Como seria se desde já decidíssemos e efetivamente nos colocássemos nesse caminho da prática de si que a esquizoanálise inspira e propõe?
O que desde já começaríamos a nos tornar? E também os que nos são próximos, o que aconteceria com eles, seríam contagiados? – se desde já, nos fizéssemos aliados de um modo de viver e pensar como o que nos inspira e propõe a esquizoanálise?
Se tivesse que dizer em uma palavra o que é e o que pode a esquizoanálise, talvez pudesse defini-la como a mais refinada e potente máquina libertária do desejo, do corpo e do pensamento que apareceu nos últimos 46 anos, e cujo modus operandi é o de um combate implacável e sem tréguas aos modos vis de viver.
Ela despe, escancara à luz de um sol à pino sem sombras, os esconderijos dos modos malogrados de vida, daqueles que tornaram-se máquinas de entristecer e destilar vingança em sua vontade irrefreável de julgar às diferenças da vida.
Diante dela enrubescem e perdem o pé as cabeças fascistas, moralistas, mistificadoras, autoritárias, juízas e suas sentenças de morte, despóticas, sórdidas por covardia. Não cabeças animais, mas cabeças humanas que se autoproclamam do bem.
Mas a esquizoanálise não ataca pessoas ou grupo de pessoas, mas os maus jeitos com a própria vida e com a vida dos outros: isso escapa ao olhar desavisado.
Um combate subterrâneo, visceral, insubstituível e implacável contra as paixões tristes, seus ressentimentos e resignações, seus desmandos, suas permissividades e os corrosivos poderes que delas se nutrem.
Esse combate se faz não apenas à luz, contra as instâncias que operam e investem de fora uma dupla captura do desejo, tanto por rebaixamento quanto por empoderamento das vidas cooptadas.
Mas sobretudo combate os maus jeitos que vem de dentro de nossos atolamentos afetivos, que estão sob nossa responsabilidade e apenas em nossas mãos as transmutações nessessárias do modo de desejar e do uso dos afetos que preenchem esse desejo.
São os atolamentos que não nos deixam viver sem envenenar, sem rebaixar, sem culpabilizar os atos de existir, roubando-lhes a inocência.
É uma declaração de guerra aos que só sabem viver se alimentando das paixões tristes e reproduzindo seus tristes poderes!
São as urgências do presente!

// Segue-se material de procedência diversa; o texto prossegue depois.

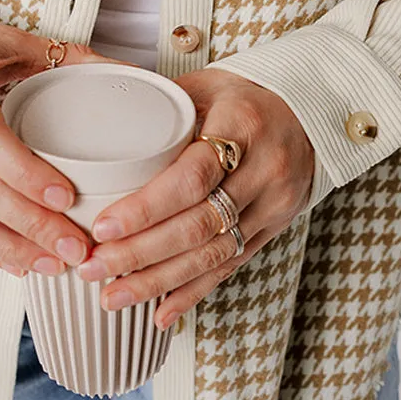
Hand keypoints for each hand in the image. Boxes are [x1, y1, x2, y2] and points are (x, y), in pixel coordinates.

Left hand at [74, 66, 314, 329]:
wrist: (308, 110)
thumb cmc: (244, 95)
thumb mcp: (205, 86)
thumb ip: (160, 112)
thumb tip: (96, 130)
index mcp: (243, 127)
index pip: (192, 177)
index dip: (146, 208)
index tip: (102, 228)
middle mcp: (264, 170)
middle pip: (198, 225)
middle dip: (140, 254)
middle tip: (92, 268)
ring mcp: (273, 205)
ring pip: (212, 255)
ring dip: (158, 282)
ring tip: (113, 296)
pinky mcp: (273, 229)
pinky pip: (230, 268)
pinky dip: (192, 293)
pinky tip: (160, 313)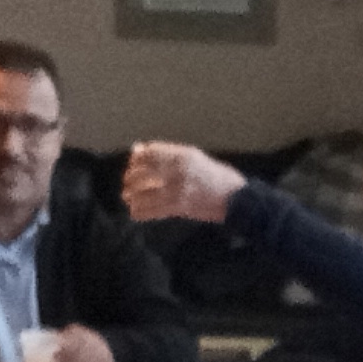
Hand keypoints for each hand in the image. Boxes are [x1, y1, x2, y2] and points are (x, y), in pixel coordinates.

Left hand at [123, 140, 246, 225]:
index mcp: (183, 154)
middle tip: (126, 186)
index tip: (131, 165)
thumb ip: (166, 154)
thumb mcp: (194, 158)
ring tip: (129, 199)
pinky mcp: (179, 207)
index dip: (135, 160)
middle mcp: (178, 170)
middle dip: (130, 180)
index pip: (149, 153)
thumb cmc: (216, 176)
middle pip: (142, 173)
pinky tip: (136, 212)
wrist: (236, 199)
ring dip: (132, 197)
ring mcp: (178, 189)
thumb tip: (137, 150)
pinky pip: (152, 210)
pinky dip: (141, 212)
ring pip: (143, 193)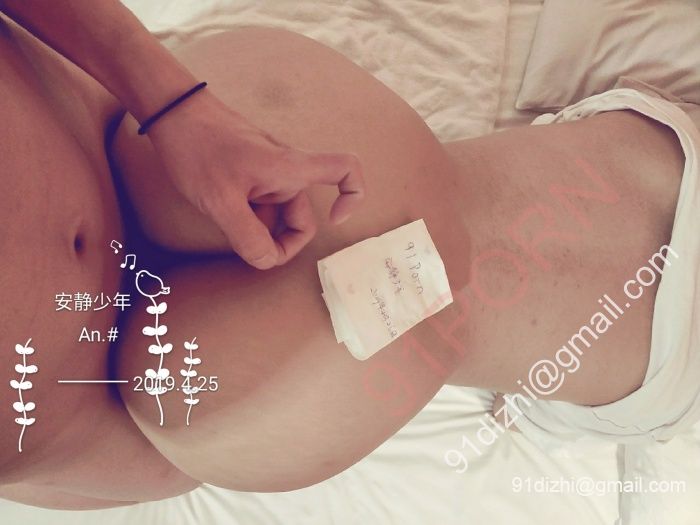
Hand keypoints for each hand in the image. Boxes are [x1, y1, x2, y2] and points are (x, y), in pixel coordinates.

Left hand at [145, 91, 364, 268]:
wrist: (170, 112)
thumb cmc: (197, 148)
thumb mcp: (220, 201)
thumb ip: (247, 237)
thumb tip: (267, 261)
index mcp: (291, 170)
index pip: (346, 169)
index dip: (353, 196)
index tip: (334, 220)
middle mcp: (287, 170)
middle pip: (302, 216)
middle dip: (280, 241)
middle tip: (249, 250)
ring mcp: (268, 172)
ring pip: (277, 214)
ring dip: (258, 229)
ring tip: (224, 221)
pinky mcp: (251, 173)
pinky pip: (260, 203)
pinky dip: (247, 216)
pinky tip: (220, 211)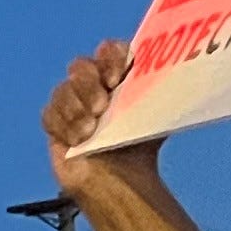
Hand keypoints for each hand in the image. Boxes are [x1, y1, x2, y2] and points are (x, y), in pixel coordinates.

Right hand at [41, 38, 176, 214]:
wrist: (122, 180)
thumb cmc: (141, 145)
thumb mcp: (157, 113)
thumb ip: (161, 92)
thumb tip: (180, 74)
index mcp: (118, 75)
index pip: (109, 50)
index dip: (109, 56)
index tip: (116, 77)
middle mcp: (93, 84)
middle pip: (79, 66)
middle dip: (87, 85)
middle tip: (101, 107)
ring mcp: (72, 103)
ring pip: (61, 91)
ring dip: (75, 110)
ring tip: (89, 131)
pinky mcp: (55, 123)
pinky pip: (49, 114)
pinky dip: (62, 126)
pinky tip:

A necessidade de um enfrentamento e de uma liberação sempre inadiáveis de um combate intempestivo (contra este tempo) dos modos nômades do desejo (que não tolera nenhum centro de poder que queira se erigir em juízo de direito supremo sobre as vidas criadoras de real!

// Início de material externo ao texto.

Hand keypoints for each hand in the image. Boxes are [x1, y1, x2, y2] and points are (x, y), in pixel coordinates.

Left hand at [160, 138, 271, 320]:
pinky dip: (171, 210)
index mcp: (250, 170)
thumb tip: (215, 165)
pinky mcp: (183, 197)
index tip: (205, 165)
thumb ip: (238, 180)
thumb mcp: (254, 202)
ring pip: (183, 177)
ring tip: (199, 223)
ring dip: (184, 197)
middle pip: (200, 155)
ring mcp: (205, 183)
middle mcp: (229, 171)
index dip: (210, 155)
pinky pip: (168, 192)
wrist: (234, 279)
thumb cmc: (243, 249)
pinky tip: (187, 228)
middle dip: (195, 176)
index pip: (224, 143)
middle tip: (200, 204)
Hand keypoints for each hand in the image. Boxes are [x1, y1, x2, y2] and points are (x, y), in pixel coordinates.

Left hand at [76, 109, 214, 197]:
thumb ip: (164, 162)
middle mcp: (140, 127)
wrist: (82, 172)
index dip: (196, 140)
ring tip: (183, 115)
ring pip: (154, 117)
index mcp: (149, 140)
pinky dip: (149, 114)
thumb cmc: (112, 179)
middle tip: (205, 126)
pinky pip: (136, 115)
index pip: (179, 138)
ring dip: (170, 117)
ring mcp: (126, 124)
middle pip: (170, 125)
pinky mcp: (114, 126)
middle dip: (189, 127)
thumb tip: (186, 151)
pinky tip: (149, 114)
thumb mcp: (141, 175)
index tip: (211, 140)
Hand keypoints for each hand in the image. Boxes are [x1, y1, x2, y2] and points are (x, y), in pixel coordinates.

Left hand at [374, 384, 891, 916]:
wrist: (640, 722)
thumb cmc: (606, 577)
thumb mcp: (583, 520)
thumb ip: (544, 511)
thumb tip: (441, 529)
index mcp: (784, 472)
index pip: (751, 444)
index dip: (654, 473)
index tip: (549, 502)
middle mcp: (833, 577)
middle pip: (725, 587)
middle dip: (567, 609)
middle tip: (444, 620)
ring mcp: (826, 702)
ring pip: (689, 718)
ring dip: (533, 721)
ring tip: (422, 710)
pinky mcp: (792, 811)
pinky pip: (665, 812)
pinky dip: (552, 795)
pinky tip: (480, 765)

O que em nós nos faria tão covardes que nos intimidaria ou impoediria de combater os modos de governabilidade que investem em uma soberania de um poder centralizador, opressora, repressora mas recompensadora, desejando assim a repressão do desejo dos outros e do seu próprio, como se se tratasse de sua maior liberdade, pois que supostamente o protege das forças nocivas do fora? Só uma cumplicidade indolente que é preciso escancarar, provocar e pôr a nu!

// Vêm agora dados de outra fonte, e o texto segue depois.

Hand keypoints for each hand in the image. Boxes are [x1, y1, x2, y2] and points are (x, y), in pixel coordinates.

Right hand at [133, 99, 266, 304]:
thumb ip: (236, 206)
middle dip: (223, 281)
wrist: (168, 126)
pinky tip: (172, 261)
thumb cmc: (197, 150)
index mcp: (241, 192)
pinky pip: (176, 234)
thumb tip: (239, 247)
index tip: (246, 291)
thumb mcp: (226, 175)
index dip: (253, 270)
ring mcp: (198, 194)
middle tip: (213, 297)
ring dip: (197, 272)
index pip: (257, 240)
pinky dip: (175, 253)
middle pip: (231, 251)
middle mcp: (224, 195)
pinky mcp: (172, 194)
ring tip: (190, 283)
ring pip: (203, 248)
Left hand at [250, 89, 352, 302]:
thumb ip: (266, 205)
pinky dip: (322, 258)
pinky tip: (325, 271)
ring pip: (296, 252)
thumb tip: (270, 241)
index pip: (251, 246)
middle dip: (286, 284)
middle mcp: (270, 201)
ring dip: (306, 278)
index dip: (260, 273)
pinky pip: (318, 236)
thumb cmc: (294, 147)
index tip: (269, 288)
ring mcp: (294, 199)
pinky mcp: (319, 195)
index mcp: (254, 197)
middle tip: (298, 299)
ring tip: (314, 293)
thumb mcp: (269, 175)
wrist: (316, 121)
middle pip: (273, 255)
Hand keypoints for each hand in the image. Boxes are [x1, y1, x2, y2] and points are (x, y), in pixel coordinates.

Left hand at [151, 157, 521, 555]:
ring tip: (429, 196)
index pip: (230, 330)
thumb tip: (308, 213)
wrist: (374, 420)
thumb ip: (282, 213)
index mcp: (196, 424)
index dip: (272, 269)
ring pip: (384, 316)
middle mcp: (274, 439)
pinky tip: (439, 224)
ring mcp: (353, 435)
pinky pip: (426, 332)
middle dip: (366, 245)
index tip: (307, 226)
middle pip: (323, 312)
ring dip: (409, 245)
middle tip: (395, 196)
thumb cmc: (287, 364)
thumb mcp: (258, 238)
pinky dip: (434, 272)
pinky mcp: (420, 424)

Essa guerra vital acontece à sombra, implodindo a usina de cumplicidades de nossas impotências – misérias, vitimizações, vontade justiceira e ilusões de recompensas -, entre as forças que nos fazem viver mas que, sabotadas, se esburacam e murcham. E se esse combate é consistente, a um só tempo ético, estético e liberador de potência e forças desconhecidas de nós mesmos, impossível não colher aqui o fruto mais raro, nobre, precioso desse combate, qual seja aquele que nos torna de fato o que já éramos de direito, potências plenas de criar realidade!